#### Assigned task
Copy each line below that includes "otherwise".

#### Source information
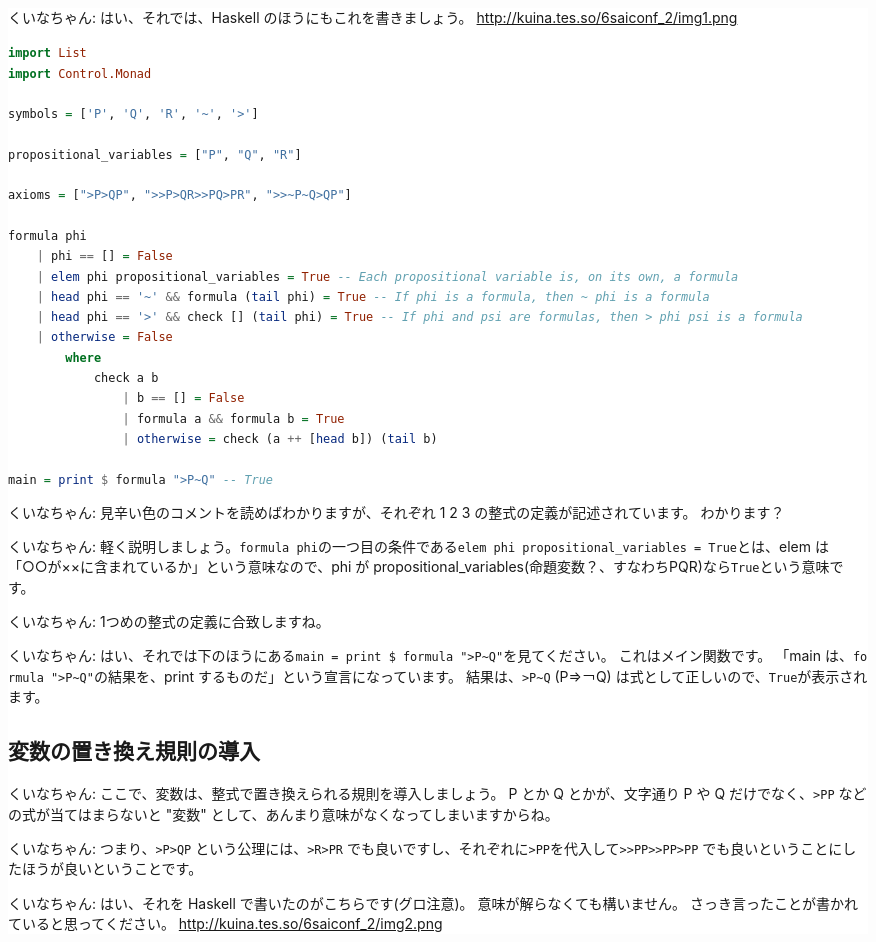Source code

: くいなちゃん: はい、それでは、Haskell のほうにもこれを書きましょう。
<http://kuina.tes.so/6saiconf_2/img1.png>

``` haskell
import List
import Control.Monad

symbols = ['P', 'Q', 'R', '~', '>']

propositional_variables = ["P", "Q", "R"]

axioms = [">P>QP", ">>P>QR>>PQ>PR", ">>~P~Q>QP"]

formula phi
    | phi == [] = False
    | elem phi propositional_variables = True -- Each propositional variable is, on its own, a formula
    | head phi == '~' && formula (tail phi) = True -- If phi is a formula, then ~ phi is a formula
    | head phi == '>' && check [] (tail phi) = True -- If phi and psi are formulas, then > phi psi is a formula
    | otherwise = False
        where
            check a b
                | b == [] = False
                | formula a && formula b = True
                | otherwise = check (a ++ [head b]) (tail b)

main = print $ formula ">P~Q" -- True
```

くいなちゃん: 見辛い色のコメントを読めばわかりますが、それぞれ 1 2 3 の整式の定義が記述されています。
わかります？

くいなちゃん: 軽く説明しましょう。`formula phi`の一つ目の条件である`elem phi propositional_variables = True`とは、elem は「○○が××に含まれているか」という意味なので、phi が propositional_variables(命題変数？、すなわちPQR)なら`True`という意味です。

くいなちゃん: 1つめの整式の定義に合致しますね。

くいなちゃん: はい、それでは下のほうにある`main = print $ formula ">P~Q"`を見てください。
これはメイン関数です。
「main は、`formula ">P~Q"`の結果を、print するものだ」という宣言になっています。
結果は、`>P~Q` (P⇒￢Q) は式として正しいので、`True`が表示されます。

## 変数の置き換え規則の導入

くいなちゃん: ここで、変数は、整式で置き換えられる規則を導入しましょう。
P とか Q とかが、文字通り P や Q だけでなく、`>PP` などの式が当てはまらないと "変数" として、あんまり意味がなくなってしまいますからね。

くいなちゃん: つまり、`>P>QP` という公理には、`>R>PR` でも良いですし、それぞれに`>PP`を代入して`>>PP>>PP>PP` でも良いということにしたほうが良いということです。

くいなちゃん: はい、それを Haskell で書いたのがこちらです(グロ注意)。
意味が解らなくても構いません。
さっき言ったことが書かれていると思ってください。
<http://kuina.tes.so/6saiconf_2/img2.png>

#### Problem solution
    | otherwise = False
                | otherwise = check (a ++ [head b]) (tail b)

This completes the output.